We ran Flash through the offline harness, and the scores dropped sharply. The eval surfaced concrete failure patterns, and we pointed AI coding agents at those patterns to form hypotheses and run experiments. What uncovered was not a capability gap, but a compatibility one. Flash formatted some tool parameters differently than Sonnet and interpreted parts of a system prompt that had been tuned implicitly around Sonnet’s conventions. The low scores reflected a system adapted to Sonnet, not a weaker model.
That diagnosis pointed to a set of small, targeted fixes. Some were deterministic guards on tool inputs – Flash would occasionally pass a search query as a JSON object like {"dishes": [...]} where the tool's signature declared a plain string, so we coerced these back into the expected shape instead of dropping the call. Others were prompt updates that stated explicitly what Sonnet had inferred on its own, such as using the exact store name from the data and not embellishing beyond what the tool results support. We were not changing the model; we were correcting the environment around it.
Re-running the eval brought Flash back to quality parity with Sonnet, within the noise of the harness. We migrated the production agents and monitored quality and engagement in live traffic. The win held – a 35% latency reduction with no loss in quality metrics.
Together with the reasoning-leakage example, this shows the harness working in both directions, turning production quality signals into fixes and de-risking deliberate system changes before rollout.
Lessons Learned
Judges need transcript views shaped for the question. The raw trace often carries more than the criterion needs. Some spans are unrelated to the criterion. Even the useful spans can include schema scaffolding, repeated fields, and payload tokens that exist only to keep the data well formed. We get better results by removing what is irrelevant and keeping the evidence the criterion actually depends on.
The environment has to be controlled, or the score measures noise. Upstream drift and the agent’s own non-determinism can both move a result, which makes it hard to tell whether a change actually helped. Fixtures freeze the upstream world, and fixed scenarios keep the task conditions stable, so metric movement is more likely to reflect the agent rather than its surroundings.
An offline result only matters if it carries to online. That is why the same rubric and calibrated judge run in both places. If online and offline use separately tuned judges, their scores can diverge in ways that are hard to reconcile.

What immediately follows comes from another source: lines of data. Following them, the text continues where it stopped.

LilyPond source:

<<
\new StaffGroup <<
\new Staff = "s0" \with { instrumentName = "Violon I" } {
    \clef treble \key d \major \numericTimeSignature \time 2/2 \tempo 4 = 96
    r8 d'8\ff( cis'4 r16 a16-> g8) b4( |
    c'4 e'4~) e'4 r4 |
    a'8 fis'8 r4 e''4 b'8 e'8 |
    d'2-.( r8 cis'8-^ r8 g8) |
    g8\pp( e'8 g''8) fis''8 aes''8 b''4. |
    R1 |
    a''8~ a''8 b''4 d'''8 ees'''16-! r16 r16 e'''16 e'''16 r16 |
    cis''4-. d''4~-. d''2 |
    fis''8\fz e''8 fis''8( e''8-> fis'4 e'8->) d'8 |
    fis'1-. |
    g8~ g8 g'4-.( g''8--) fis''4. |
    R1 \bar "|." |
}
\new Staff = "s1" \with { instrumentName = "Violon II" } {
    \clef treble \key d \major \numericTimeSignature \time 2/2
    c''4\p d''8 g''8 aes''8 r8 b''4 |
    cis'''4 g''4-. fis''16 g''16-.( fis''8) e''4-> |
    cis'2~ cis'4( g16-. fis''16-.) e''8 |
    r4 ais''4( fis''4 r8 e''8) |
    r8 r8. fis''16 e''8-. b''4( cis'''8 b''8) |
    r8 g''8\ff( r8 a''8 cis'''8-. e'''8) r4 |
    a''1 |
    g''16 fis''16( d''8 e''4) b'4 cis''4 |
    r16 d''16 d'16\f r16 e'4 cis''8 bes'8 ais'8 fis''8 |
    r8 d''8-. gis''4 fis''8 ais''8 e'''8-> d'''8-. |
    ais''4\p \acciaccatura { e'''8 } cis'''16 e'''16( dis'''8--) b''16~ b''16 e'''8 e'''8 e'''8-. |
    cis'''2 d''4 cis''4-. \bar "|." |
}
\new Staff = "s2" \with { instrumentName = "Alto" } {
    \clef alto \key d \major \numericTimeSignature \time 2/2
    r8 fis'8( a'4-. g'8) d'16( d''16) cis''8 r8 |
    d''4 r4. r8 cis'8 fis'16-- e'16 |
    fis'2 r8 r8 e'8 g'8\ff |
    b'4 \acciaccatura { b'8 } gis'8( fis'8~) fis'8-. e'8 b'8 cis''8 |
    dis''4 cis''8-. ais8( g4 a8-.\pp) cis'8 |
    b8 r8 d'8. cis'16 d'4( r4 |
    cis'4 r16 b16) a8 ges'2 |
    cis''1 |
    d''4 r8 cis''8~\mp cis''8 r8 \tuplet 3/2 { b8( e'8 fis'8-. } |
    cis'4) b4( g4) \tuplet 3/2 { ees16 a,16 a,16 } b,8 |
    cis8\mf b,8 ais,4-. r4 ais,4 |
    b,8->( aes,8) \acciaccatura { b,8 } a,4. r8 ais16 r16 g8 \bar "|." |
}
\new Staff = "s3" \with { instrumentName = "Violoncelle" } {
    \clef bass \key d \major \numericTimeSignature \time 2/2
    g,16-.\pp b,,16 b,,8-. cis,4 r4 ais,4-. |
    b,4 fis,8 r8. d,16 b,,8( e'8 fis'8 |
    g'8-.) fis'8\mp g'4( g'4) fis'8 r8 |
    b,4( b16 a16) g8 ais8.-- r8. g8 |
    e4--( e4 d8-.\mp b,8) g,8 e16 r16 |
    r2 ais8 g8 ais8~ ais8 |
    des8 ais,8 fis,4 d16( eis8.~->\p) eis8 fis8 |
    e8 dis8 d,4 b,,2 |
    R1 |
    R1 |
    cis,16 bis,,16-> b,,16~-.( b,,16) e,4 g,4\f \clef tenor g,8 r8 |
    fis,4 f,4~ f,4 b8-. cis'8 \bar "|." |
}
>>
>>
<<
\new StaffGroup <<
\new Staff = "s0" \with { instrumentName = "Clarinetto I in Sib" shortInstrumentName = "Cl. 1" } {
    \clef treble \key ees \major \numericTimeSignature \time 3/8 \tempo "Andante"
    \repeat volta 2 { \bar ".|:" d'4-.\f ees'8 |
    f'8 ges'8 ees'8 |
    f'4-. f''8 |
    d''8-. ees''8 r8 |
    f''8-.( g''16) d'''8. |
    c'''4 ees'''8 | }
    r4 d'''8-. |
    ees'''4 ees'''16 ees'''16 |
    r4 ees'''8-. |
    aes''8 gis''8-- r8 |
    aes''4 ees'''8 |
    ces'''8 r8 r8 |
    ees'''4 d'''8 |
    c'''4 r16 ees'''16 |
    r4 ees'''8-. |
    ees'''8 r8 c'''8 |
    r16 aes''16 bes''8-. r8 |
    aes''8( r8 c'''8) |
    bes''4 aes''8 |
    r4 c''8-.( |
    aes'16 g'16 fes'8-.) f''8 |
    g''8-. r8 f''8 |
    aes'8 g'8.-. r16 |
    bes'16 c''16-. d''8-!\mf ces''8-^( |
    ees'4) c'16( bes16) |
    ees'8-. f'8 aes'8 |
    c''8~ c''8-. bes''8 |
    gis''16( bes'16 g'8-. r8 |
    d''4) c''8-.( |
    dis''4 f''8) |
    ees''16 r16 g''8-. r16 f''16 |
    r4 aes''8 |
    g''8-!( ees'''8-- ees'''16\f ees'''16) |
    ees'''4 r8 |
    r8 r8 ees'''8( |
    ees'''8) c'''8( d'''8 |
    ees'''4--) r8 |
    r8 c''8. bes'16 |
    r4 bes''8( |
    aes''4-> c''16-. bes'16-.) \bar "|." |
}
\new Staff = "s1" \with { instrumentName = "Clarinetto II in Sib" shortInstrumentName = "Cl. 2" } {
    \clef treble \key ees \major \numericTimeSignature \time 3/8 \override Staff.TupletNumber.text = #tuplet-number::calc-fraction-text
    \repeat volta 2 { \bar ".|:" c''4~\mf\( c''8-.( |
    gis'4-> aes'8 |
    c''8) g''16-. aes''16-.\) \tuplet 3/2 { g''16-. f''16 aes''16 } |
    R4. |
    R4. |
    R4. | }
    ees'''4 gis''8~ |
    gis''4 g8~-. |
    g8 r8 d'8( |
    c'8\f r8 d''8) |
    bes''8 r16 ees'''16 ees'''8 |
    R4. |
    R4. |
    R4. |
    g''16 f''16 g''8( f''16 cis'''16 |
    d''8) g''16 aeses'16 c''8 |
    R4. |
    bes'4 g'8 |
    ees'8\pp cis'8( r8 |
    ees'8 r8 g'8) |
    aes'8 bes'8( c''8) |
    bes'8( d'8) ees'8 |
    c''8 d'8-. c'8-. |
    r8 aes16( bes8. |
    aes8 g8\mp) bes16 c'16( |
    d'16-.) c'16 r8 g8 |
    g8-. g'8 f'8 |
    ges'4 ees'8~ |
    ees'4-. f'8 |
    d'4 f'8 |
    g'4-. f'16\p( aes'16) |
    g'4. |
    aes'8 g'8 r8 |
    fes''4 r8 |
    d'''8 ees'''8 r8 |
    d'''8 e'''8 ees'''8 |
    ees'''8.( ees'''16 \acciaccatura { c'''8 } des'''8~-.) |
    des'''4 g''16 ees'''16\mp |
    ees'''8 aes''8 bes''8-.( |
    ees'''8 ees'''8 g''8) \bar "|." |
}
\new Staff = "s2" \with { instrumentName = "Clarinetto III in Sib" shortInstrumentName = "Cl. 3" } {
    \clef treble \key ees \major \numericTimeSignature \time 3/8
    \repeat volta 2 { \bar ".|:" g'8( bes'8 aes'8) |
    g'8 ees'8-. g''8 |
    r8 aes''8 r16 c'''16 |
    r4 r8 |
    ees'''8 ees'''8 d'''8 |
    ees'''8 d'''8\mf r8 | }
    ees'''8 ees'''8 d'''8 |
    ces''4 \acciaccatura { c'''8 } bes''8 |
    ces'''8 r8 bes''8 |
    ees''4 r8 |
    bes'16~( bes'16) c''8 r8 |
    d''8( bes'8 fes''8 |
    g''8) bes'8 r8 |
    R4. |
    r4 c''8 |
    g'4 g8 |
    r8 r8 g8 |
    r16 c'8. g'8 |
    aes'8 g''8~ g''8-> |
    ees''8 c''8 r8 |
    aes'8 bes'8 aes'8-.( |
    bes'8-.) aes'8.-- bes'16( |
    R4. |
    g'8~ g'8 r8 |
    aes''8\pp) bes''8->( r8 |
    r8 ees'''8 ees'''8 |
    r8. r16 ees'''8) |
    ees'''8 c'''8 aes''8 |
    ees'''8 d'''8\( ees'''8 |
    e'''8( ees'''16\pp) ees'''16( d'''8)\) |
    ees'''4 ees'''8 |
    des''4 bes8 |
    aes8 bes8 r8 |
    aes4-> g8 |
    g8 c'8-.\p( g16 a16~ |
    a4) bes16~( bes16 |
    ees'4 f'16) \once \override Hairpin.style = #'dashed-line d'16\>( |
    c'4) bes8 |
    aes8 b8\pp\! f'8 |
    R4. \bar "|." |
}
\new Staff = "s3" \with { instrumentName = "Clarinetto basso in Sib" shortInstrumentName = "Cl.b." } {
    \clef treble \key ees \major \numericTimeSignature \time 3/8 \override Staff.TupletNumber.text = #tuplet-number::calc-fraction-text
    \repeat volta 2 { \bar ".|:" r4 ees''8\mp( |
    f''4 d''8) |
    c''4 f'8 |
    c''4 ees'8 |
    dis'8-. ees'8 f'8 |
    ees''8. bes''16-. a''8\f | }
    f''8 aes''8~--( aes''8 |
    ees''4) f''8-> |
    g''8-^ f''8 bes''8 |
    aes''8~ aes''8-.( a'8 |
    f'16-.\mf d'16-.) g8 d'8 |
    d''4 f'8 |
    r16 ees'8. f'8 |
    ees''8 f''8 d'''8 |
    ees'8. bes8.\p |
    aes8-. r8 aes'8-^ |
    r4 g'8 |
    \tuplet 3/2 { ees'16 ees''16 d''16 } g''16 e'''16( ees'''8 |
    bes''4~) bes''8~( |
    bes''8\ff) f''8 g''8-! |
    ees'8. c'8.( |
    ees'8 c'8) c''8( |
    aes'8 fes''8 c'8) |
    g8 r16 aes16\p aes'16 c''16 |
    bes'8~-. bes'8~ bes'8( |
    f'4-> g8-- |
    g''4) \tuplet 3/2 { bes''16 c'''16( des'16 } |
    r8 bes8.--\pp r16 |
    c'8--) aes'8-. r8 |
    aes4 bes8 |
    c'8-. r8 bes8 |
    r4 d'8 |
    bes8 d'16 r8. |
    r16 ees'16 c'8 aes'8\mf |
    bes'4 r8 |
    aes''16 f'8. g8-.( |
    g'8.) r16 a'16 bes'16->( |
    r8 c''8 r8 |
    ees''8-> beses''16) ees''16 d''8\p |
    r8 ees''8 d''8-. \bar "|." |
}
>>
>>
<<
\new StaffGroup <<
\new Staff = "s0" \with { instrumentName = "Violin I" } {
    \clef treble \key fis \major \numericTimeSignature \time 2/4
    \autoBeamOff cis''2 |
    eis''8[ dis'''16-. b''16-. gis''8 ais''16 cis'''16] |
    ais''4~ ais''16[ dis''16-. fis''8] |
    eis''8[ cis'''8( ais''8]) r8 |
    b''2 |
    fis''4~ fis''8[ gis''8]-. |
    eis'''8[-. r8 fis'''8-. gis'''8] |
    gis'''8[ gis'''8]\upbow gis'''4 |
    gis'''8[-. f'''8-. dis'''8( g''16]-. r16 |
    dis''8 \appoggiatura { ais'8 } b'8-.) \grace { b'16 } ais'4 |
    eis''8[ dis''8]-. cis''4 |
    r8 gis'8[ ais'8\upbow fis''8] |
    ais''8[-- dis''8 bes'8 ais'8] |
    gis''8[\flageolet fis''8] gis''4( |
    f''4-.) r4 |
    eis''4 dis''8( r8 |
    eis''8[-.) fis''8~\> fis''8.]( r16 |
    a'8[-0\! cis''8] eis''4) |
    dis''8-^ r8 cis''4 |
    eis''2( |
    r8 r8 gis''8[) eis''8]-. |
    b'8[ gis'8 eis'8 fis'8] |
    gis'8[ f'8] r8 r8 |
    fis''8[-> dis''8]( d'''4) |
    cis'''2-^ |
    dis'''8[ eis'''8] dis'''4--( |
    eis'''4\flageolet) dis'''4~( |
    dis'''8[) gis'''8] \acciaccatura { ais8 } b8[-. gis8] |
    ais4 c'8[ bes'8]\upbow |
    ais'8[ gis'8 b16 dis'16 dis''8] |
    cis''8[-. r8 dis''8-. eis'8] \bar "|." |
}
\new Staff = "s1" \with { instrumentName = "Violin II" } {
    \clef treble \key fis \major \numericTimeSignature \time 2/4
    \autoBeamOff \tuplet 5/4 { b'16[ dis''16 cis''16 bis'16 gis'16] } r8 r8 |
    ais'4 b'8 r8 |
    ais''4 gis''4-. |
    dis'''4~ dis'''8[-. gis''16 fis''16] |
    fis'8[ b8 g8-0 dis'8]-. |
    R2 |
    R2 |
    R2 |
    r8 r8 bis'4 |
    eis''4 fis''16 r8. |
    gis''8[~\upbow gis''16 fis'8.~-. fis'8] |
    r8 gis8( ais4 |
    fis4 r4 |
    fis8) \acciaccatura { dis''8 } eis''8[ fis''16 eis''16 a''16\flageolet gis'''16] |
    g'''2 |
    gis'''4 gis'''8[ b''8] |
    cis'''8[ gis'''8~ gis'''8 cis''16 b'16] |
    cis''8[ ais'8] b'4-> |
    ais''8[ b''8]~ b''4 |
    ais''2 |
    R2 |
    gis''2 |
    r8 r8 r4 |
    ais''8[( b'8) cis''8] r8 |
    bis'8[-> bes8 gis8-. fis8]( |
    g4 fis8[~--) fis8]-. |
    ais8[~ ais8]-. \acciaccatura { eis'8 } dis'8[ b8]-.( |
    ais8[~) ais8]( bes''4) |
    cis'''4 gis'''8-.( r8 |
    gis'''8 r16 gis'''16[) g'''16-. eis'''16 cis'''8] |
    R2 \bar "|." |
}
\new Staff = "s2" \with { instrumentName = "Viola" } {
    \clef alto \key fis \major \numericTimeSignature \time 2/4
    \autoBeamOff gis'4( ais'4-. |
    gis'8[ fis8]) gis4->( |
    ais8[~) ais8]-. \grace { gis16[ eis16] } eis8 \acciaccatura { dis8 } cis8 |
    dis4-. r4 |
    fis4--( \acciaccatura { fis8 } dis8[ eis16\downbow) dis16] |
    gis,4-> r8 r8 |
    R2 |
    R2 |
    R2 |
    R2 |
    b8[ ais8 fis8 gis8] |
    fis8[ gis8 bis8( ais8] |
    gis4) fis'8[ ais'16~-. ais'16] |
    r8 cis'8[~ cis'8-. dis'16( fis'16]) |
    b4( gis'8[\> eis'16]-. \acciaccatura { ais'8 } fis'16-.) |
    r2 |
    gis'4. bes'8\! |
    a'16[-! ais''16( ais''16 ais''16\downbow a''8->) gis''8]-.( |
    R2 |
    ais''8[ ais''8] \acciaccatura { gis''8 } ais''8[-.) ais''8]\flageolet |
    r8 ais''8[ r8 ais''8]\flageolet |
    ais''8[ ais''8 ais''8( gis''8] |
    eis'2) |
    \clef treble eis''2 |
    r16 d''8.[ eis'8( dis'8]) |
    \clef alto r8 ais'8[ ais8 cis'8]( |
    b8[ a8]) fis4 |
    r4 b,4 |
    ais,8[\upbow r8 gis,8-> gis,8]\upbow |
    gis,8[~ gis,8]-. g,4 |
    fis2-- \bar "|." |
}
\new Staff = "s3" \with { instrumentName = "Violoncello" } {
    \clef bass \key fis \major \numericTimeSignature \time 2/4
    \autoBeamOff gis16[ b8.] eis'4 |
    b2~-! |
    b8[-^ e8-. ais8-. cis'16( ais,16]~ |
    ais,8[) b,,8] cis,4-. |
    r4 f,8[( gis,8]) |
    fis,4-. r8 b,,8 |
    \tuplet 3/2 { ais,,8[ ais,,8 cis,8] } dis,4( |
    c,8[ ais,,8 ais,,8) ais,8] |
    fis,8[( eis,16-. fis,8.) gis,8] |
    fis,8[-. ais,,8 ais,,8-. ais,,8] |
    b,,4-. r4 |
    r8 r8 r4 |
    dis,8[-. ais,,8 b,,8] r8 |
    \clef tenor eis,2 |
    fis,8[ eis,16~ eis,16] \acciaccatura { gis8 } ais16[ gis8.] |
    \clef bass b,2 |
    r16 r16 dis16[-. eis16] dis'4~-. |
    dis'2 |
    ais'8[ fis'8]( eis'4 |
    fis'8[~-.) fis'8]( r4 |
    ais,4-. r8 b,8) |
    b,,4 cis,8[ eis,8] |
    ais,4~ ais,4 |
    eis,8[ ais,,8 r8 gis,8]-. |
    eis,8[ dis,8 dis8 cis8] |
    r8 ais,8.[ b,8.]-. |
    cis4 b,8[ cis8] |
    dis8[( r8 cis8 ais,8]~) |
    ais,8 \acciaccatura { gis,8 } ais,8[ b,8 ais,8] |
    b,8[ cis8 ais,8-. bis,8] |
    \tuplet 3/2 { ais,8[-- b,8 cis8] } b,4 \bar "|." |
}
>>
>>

The eval system also produces its own bug reports. A real share of flagged failures are faults in the harness rather than agent issues, usually a judge false positive or a tracing gap that gives the judge an incomplete view. Addressing those in parallel keeps the eval trustworthy.
Conclusion
For production agents, evaluation cannot be an afterthought. It has to be part of the system from the start. But scoring sessions is only the first step. The harder problem is turning those scores into better agent behavior.
The harness closes the gap between measurement and improvement. It expanded daily quality monitoring from roughly 1 employee-submitted feedback to 2,000 auto-graded sessions, and cut comprehensive regression testing from more than 6 hours by hand to about 20 minutes. Those gains empowered us to catch production issues earlier, prioritize recurring failure modes, and validate large changes before they reached users. The result was measurable production impact, including an 8-point improvement in agent quality scores ahead of nationwide launch and a validated base-model migration that reduced latency by 35% while preserving quality.
A scalable eval harness requires robust platform infrastructure. Close collaboration with the platform team accelerated the development of agent eval harness for Ask DoorDash. This foundation work is now shaping a shared eval service.